It was a long, shaky summer for the credit markets. The media seized on a crisis and redundantly played the story over and over and over as if smelling and selling to fear. The National market has hit the skids in a big way. New home sales numbers are dismal, so dismal in fact, some on Wall Street are calling it a bottom, just because they cannot conceive of any numbers that could be worse. Mortgage rates popped, especially for jumbo loans, only exacerbating the problem. Many have begun using the "R" word in reference to the national economy, many blaming the housing market as it's eventual cause. All the while, the New York, specifically the Manhattan market has held up, virtually untouched. For the past year many have wondered, can the New York market possibly weather this incredible national storm? Thus far it has. Not only has the NY market held up, in many ways it has gone in the complete opposite direction. Inventory, as tracked by Johnathan Miller Associates (quoted on Curbed.com) has dropped 31% year over year, while average prices in Manhattan have leaped to an all-time record $1,370,000.. Can we weather this storm? We have so far, and indications are getting clearer that we will. Here is part of my reasoning:
1- I might as well start with my whopper- Wall Street bonuses will be higher this year than last. This may go against conventional wisdom, but here is my thinking. Last year, Goldman Sachs accounted for 60% of all Wall Street bonuses ($16.5 Billion of the $23.9Billion total). Goldman Sachs is having a terrific year, above estimates every quarter, and year end earnings are expected to grow by at least 22%. Add 22% to last year's bonuses and you have over $20 Billion in bonuses for 2007 from Goldman alone. Therefore, if all four of the rest of the big 5 Wall Street firms were to cut bonuses in half, you still come up with a number over $24 Billion, higher than last year. I believe that there is upside to that number. As we all learned as 2006 turned to 2007, Wall Street bonus money is a huge stimulus to the real estate market, and I would expect little difference this time around.

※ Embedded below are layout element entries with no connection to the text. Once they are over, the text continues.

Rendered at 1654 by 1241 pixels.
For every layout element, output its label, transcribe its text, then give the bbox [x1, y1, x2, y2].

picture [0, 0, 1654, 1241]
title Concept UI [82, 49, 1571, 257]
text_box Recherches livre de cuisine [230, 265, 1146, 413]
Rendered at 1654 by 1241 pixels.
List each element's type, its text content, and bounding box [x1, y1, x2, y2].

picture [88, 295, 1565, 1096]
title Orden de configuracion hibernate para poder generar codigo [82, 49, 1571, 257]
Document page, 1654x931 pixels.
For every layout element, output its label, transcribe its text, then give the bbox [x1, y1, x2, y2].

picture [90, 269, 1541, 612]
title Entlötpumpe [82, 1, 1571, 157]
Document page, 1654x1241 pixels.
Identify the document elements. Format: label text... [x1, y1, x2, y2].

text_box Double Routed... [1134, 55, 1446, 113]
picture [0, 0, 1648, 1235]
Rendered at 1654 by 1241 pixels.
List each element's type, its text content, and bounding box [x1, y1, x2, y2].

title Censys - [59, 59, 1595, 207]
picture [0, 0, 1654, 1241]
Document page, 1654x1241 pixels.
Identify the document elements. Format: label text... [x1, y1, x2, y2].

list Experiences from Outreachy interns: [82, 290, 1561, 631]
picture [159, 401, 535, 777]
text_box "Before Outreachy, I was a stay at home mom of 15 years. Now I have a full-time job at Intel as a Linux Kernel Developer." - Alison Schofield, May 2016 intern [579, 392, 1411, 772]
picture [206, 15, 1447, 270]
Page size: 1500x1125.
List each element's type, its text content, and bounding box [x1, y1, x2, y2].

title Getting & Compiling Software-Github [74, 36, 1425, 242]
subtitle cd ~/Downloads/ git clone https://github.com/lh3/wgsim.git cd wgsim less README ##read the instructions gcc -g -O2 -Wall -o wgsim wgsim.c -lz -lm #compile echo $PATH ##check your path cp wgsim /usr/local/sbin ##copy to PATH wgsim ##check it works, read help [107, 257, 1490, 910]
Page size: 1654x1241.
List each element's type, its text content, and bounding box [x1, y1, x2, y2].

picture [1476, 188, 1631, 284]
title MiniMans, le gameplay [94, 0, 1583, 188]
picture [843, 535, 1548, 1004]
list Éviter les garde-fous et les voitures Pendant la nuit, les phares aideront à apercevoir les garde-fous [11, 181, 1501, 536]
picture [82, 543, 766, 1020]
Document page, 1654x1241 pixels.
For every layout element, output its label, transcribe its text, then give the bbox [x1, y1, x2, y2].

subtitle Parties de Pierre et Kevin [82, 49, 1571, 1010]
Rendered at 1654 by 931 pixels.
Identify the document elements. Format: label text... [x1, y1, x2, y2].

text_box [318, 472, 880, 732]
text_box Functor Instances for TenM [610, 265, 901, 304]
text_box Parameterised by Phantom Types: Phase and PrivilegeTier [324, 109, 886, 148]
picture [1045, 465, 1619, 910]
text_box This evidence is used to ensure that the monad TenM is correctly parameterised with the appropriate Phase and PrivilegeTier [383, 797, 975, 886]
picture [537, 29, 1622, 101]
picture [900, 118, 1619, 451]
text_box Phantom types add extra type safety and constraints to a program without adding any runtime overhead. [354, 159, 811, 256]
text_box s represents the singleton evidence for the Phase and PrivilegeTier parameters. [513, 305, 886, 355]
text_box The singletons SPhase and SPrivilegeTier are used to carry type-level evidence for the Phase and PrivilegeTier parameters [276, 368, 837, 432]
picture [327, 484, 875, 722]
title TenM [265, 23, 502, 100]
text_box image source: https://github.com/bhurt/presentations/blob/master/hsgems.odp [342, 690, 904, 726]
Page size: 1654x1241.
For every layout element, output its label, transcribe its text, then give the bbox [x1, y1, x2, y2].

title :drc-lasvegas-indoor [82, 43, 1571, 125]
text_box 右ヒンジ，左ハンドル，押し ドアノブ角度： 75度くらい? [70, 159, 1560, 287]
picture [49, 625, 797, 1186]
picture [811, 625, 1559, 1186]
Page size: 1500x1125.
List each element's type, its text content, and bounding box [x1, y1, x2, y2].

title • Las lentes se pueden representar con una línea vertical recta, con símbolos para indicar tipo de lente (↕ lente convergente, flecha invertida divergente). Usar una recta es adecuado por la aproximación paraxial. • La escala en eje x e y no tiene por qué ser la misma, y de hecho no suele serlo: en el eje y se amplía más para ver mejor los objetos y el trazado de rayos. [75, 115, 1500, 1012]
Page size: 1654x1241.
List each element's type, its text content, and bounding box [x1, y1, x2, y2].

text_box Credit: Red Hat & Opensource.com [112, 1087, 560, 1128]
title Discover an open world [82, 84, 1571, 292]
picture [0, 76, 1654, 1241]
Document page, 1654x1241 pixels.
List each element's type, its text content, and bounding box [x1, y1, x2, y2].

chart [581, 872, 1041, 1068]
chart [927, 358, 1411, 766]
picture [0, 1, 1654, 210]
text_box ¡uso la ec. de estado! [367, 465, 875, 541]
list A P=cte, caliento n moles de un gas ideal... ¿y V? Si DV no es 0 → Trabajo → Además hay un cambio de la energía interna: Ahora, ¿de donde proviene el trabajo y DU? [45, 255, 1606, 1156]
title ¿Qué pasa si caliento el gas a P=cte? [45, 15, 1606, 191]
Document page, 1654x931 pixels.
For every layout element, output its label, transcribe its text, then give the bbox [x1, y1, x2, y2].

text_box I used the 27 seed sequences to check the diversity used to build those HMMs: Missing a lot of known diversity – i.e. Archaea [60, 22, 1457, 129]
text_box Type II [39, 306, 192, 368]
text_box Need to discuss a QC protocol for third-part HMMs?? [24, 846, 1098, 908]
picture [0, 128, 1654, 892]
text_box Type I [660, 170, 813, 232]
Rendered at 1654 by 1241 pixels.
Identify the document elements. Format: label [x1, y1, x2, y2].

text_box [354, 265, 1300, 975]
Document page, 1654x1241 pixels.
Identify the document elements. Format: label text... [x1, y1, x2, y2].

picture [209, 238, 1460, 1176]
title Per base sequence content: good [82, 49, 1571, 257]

2- The 30 year jumbo mortgage rate is trending down. After a pop to 7.25% in August, the average rate now stands at 6.875%. While the spread between jumbo rates and the 10 year t-bill has narrowed, there is still a long way to go. The Libor rate has dropped by 1/2 of a point in the same time frame, and commercial paper yields backed by mortgages have dropped 1%. With another fed cut likely before the end of the year, and a slowing national economy, it looks like this trend will hold, and 30 year Jumbo rates should drop to 6.5% and possibly less by January.
3- The dollar is still at historic lows and continues to draw overseas investors to NY real estate.
4- Inventory, as mentioned before, is very low, so there will be more money chasing fewer apartments.
So there you have it. Barring some extraordinary event or crisis, you have a solid recipe for price appreciation in the near term.